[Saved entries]

·····

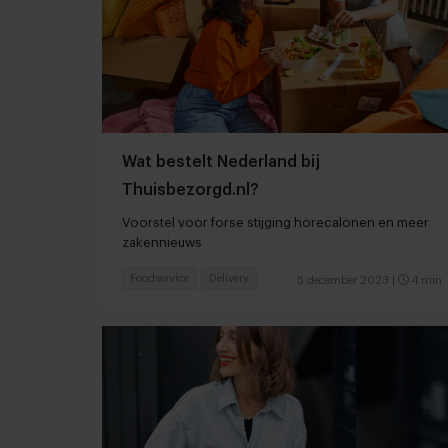
Wat bestelt Nederland bij
Thuisbezorgd.nl?
Voorstel voor forse stijging horecalonen en meer
zakennieuws
Foodservice
Delivery
5 december 2023
|
4 min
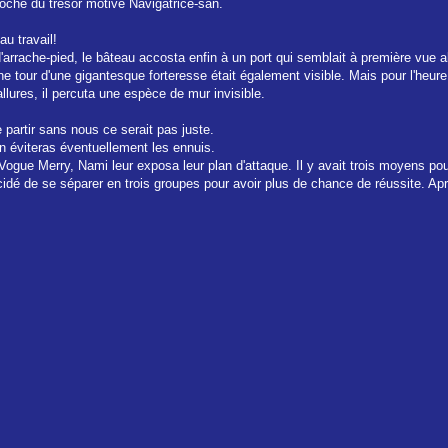
roche du trésor motive Navigatrice-san.
u travail!
arrache-pied, le bâteau accosta enfin à un port qui semblait à première vue ab
e tour d'une gigantesque forteresse était également visible. Mais pour l'heure
allures, il percuta une espèce de mur invisible.
e partir sans nous ce serait pas juste.
on éviteras éventuellement les ennuis.
ue Merry, Nami leur exposa leur plan d'attaque. Il y avait trois moyens pour s'
cidé de se séparer en trois groupes pour avoir plus de chance de réussite. Après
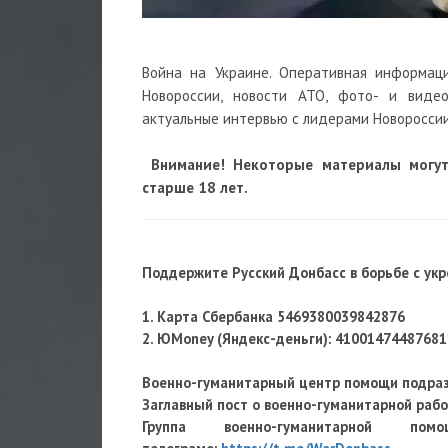
Война на Украине. Оперативная информац
Новороссии, новости АТО, фото- и виде
актуальные интервью с лидерами Новороссии
Внимание! Некоторые материалы могу
старше 18 лет.
Поддержите Русский Донбасс в борьбе с ук
1. Карта Сбербанка 5469380039842876
2. ЮMoney (Яндекс-деньги): 41001474487681
Военно-гуманитарный центр помощи подра
Заглавный пост о военно-гуманитарной раб
Группа военно-гуманитарно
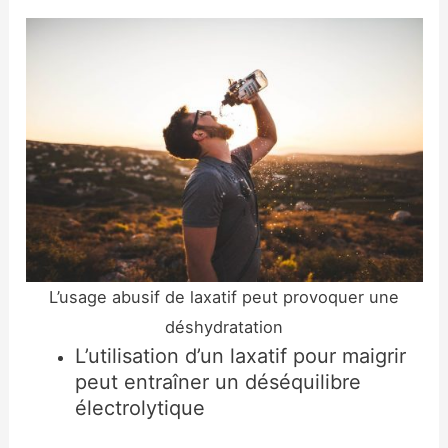
L’usage abusif de laxatif peut provoquer une
déshydratation
L’utilisation d’un laxatif pour maigrir
peut entraîner un déséquilibre
électrolytique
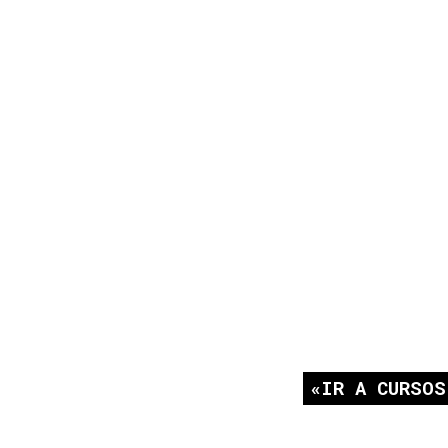
IR A CURSOS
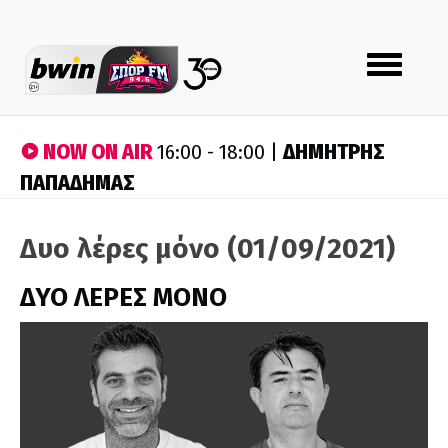
Toggle
navigation
NOW ON AIR
ΔΗΜΗΤΡΗΣ
16:00 - 18:00 |
ΠΑΠΑΔΗΜΑΣ
Δυο λέρες μόνο (01/09/2021)
ΔΥΟ ΛΕΡΕΣ ΜΟΝΟ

·····

PROBLEM: Once the line containing "e tour d'une" has been located, transcribe exactly and only every line from the first line of the entries through it, excluding pictures.

OUTPUT OF THE TASK:
Wat bestelt Nederland bij
Thuisbezorgd.nl?
Voorstel voor forse stijging horecalonen en meer
zakennieuws
Foodservice
Delivery
5 december 2023
|
4 min
roche du trésor motive Navigatrice-san.
u travail!
arrache-pied, le bâteau accosta enfin à un port qui semblait à première vue ab
e tour d'une gigantesque forteresse était également visible. Mais pour l'heure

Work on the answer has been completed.